Rat That Sniffs Out Land Mines Receives Award for Bravery

The medal awarded on Friday praised the “life-saving bravery and fulfillment of duty” for the detection of landmines in Cambodia. Its recipient: a rat named Magawa.

Magawa is the first rat to receive the award – a gold medal given by the People’s Department for Sick Animals, a UK charity. This is often referred to as the “George Cross of the Beast” after an honor normally bestowed on civilians who recognize valor and heroism.

After Magawa discovered 39 landmines and 28 unexploded ordnance in the last four years and helped clear more than 1.5 million square meters of land, this has not been the case since the fictional rat Remy from the Disney film “Ratatouille” by 2007 did a rat doing a lot to challenge the public’s view of them as creatures that scurry through sewers and the subway more frequently.

“Magawa’s work is directly saving and changing the lives of the men, women and children affected by these landmines,” said Jan McLoughlin, director general of the charity, who presented the award in an online ceremony. “Every discovery he makes reduces the risk of injury or death to the local people.”

“Magawa’s dedication, skill and bravery are an exceptional example of this and deserve the highest recognition possible,” said Ms. McLouglin.

It is believed that more than five million landmines were laid in Cambodia during the fall of the Khmer Rouge and internal conflicts of the 1980s and 1990s. Parts of the country are also littered with unexploded ordnance dropped in United States air strikes during the Vietnam War, a 2019 report by the Congressional Research Service found.

Since 1979, more than 64,000 people have been injured by landmines and other explosives in Cambodia, and more than 25,000 amputees have been registered there, according to the HALO Trust, the world’s largest humanitarian landmine charity.

Magawa, a 5-year-old African giant rat rat, is bigger than the average rodent and is part of the Hero Rat initiative of the Belgian nonprofit APOPO, which works across Southeast Asia and Africa training rats to save lives and detect landmines and tuberculosis.

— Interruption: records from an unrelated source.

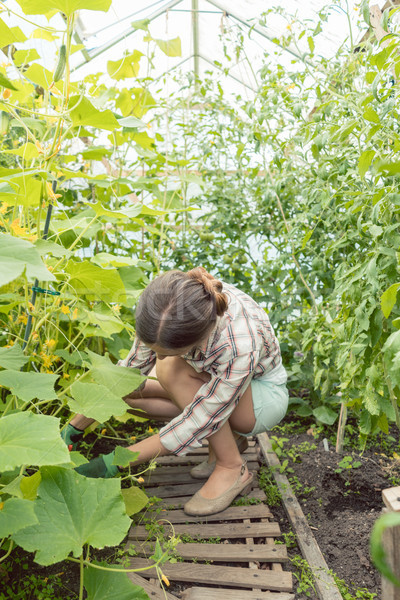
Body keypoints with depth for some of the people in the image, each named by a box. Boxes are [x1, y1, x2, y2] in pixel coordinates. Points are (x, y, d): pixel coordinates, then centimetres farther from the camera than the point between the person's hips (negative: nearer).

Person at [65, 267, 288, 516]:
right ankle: (227, 438, 3)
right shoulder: (165, 311, -25)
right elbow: (130, 370, -12)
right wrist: (74, 428, -12)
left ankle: (233, 468, -13)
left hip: (266, 396, -6)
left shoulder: (241, 346, -41)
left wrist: (112, 463, -28)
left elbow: (196, 424, -31)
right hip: (217, 380, 6)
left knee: (173, 370, -30)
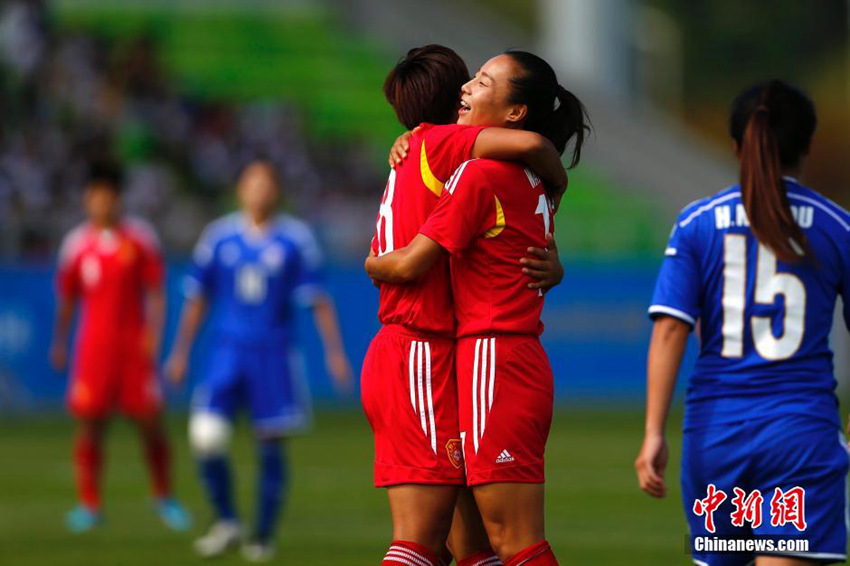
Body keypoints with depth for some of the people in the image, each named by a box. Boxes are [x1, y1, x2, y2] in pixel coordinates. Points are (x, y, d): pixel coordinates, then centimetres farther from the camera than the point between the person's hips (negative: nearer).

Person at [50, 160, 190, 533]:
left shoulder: (139, 238, 2)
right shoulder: (77, 244, 5)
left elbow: (154, 292, 4)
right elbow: (66, 299, 15)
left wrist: (153, 335, -7)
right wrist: (59, 343, 17)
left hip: (134, 345, -1)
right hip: (93, 345, 1)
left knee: (150, 424, -3)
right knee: (89, 423, -5)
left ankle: (164, 498, 15)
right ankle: (89, 505, 3)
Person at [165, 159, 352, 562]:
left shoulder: (295, 239, 0)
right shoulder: (219, 237, 5)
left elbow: (318, 300, 3)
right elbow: (197, 298, 14)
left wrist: (334, 352, -4)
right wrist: (180, 353, 14)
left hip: (275, 354, -1)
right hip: (229, 351, 1)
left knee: (270, 445, 1)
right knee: (206, 437, -12)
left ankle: (264, 537, 14)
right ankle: (226, 522, 6)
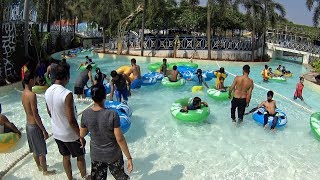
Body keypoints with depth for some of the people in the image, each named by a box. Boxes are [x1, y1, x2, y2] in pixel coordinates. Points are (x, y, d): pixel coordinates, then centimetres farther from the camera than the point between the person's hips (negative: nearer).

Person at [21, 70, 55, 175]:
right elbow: (36, 115, -25)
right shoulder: (32, 95, -26)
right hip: (35, 126, -9)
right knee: (42, 151, 9)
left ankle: (39, 166, 42)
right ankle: (45, 171, 25)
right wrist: (44, 130, -18)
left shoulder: (23, 93, 2)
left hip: (28, 124, 9)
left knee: (35, 149, 24)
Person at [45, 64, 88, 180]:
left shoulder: (48, 92, -5)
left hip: (57, 133, 7)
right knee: (80, 156, 18)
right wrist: (81, 136, -18)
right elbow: (71, 120, -28)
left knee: (66, 157, 24)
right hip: (70, 134, -6)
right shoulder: (67, 94, -29)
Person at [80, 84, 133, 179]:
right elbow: (120, 139, -22)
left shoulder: (86, 114, -15)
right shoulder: (112, 114, -26)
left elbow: (82, 134, -1)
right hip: (113, 155, -3)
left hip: (96, 155, 3)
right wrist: (129, 158, -13)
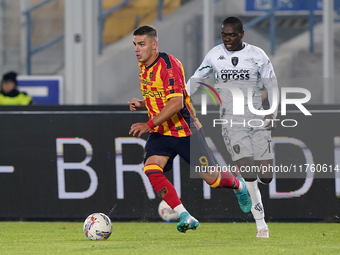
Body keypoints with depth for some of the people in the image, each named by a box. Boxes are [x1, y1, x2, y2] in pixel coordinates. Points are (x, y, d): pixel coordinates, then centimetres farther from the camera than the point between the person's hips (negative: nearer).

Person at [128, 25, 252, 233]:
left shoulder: (169, 64, -20)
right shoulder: (143, 66, 6)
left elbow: (176, 103, -28)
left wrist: (149, 124, -33)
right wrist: (142, 105, 2)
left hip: (186, 131, -6)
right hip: (161, 133, 6)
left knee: (212, 179, 2)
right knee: (151, 170, -21)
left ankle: (239, 185, 37)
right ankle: (184, 216, -19)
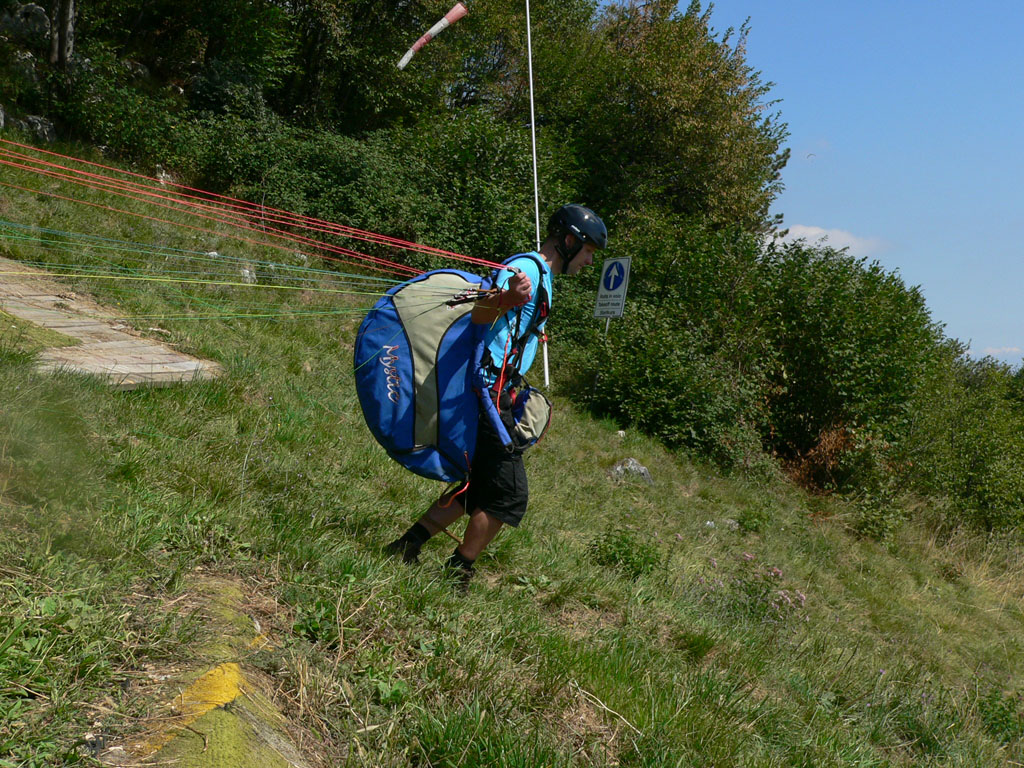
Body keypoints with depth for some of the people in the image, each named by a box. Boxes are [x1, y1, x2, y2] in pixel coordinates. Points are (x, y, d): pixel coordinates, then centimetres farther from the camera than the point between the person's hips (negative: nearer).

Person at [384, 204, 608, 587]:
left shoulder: (541, 276, 20)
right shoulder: (527, 267, -12)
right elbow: (480, 316, -29)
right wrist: (506, 299, -49)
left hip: (493, 394, 11)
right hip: (488, 394, -11)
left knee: (479, 488, 15)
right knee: (509, 494, -6)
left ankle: (405, 547, 18)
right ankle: (455, 576, 5)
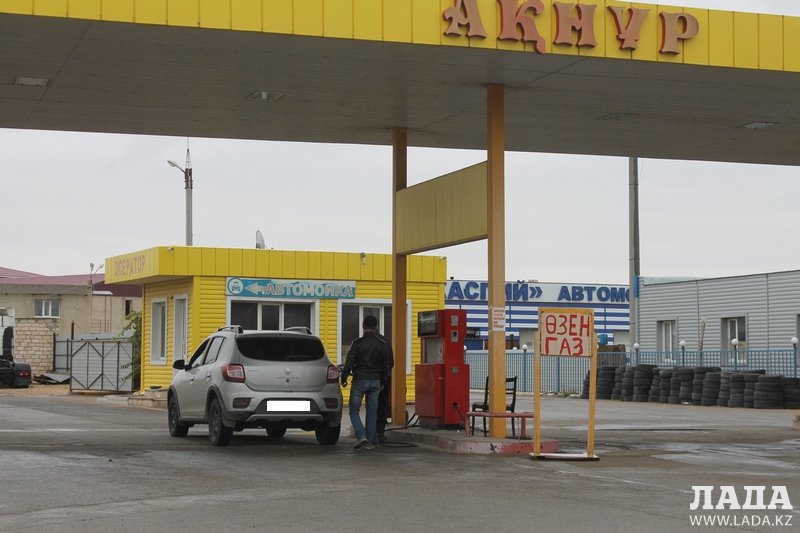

Magawa, the most successful rat to have participated in the program, has been trained to detect TNT, the chemical compound in explosives. The ability to spy on TNT makes them much quicker than any other person to find landmines because they can ignore scrap metal that is normally picked up by a metal detector.

It can search an area the size of a tennis court in 30 minutes, while a person with a metal detector typically takes four days to search an area that size. When he finds a mine, he signals his handler by scratching the earth over it. Unlike humans, Magawa is too light to detonate a mine, so the risk of injury is minimal.

Rats like Magawa “greatly speed up landmine detection by using their amazing olfactory senses and memory,” said Christophe Cox, CEO of APOPO. “Not only does this save lives, but it gives much-needed safe land back to communities as quickly and cheaply as possible.”

The People’s Department for Sick Animals has been giving awards to animals for bravery for 77 years. Judging is made by a jury made up of directors and trustees of the charity.

But Magawa’s brilliant career could soon come to an end, as APOPO estimates that its “hero rats” work on site for four to five years and then receive a retirement full of play and movement.

At the moment, Emily Malcolm, a PDSA spokeswoman, said the rat could be lining up for a more edible bonus.

“I hear he likes bananas and peanuts,” she said, “so I’m sure he’ll get some extra goodies.”